Série d'exercices:
**A)** Recopiez le passage du texte sur Bookeen allant de « ENTRETIEN – Dans » jusqu'à « la société Bookeen. » inclus, en substituant « constructeur » à « fabricant ».
**B)** Répondez brièvement à ces questions sur le texte sur Bookeen :
(i) En quels mois et année la société Bookeen a-t-elle été créée ?
(ii) Quelle enseigne brésilienne figure parmi les partenaires de Bookeen ?
(iii) Quelle part de son chiffre d'affaires Bookeen réalise-t-elle à l'export ?
**C)** Prolongez le texte sur Bookeen à partir de sa dernière phrase.

Texte à lire:

☆ ☆ ☆ ☆ ☆ ☆ ☆

ENTRETIEN – Dans un secteur dominé par des acteurs internationaux, la société française Bookeen fait figure de résistante : depuis 2003, ce fabricant de lecteurs ebook propose des appareils parmi les plus prisés du marché, disponibles au sein d'enseignes de la grande distribution ou de l'électronique. Rencontre avec Michaël Dahan, PDG et cofondateur de la société Bookeen.
Le 02/08/2017 à 16:48 par Antoine Oury
Publié le :
02/08/2017 à 16:48
Michaël Dahan : Bookeen a été créé en avril 2003, par Laurent Picard et moi-même. Aujourd'hui nous sommes entre 20 et 25, si l'on compte les volontaires internationaux en entreprise et les stagiaires. Nous avons une équipe en France, une petite équipe en Chine qui s'occupe de la partie production et qualité, et la moitié de la société, environ, travaille sur la recherche et le développement. Nous avons une équipe R&D ici en France, qui couvre une partie matérielle, une partie logicielle et une partie plateforme ou distribution de contenus. La partie logicielle a vocation à relier les deux autres : la prochaine version, qui sortira en fin d'année, sera bien plus connectée avec la librairie.
Par ailleurs, nous utilisons le Bookeen store comme un laboratoire : nous faisons les développements, nous observons ce qui fonctionne, ce qui ne fonctionne pas, et ensuite nous faisons des recommandations à nos différents partenaires pour leur propre version du store.
Michaël Dahan : En France, nous travaillons notamment avec Carrefour, E.Leclerc et Relay. À l'étranger, nous sommes un partenaire de Carrefour Espagne, pour lequel nous distribuons aussi les fichiers numériques, de Saraiva au Brésil, le plus grand réseau de librairies et premier vendeur d'ebooks dans le pays, qui distribue lui-même les fichiers, d'Adlibris, en Scandinavie, le premier vendeur de livres en ligne. Nous sommes par ailleurs très présents dans les pays de l'Est, mais sur un modèle économique différent, car nous y sommes plus orientés hardware, sans ventes de contenus. 70 % de notre chiffre d'affaires se fait aujourd'hui à l'export.

☆ ☆ ☆ ☆ ☆ ☆ ☆

Données enregistrées:
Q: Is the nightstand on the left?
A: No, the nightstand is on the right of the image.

☆ ☆ ☆ ☆ ☆ ☆ ☆

Réponses rédigées:
**A)**
ENTRETIEN – Dans un secteur dominé par des acteurs internationaux, la société française Bookeen fait figure de résistante : depuis 2003, ce constructeur de lecteurs ebook propose des appareils parmi les plus prisés du marché, disponibles au sein d'enseignes de la grande distribution ou de l'électronique. Rencontre avec Michaël Dahan, PDG et cofondateur de la société Bookeen.

**B)**
(i) En avril 2003.
(ii) Saraiva.
(iii) 70 %.

**C)**
Michaël Dahan : Kobo, comme Amazon, a une vision très américano-centrée dans un marché qui est saturé. Ces deux sociétés sont plutôt dans le rééquipement, ou dans l'équipement des lecteurs aux usages spécialisés, qui recherchent d'emblée des fonctions bien particulières. En France, le taux d'équipement et celui de pénétration du livre numérique sont tous deux assez bas, et notre objectif à nous est déjà de faire croître la base utilisateurs, avec un produit simple comme ce Nolim nouvelle génération qui s'adresse à tous les lecteurs français.
Il y a un véritable investissement de la part de Carrefour, qui croit à ce segment et qui a enregistré des hausses des ventes de livres numériques. Ce Nolim reste une exclusivité Carrefour — les équipes ont d'ailleurs donné leurs avis sur l'appareil — dans un grand nombre de pays, à l'exception de ceux où l'enseigne n'est pas présente. Pour le lancement, on le retrouve dans les magasins de France, de Belgique et d'Espagne.
Outre le Nolim chez Carrefour, le Cybook reste commercialisé via le réseau Leclerc et via Boulanger, deux circuits qui fonctionne bien, avec des utilisateurs différents. Les Bookeen vendus chez Boulanger redirigent vers le Bookeen store, ceux chez Leclerc vers la boutique de livres numériques Leclerc.
Le nouveau lecteur Nolim (ActuaLitté, CC BY SA 2.0)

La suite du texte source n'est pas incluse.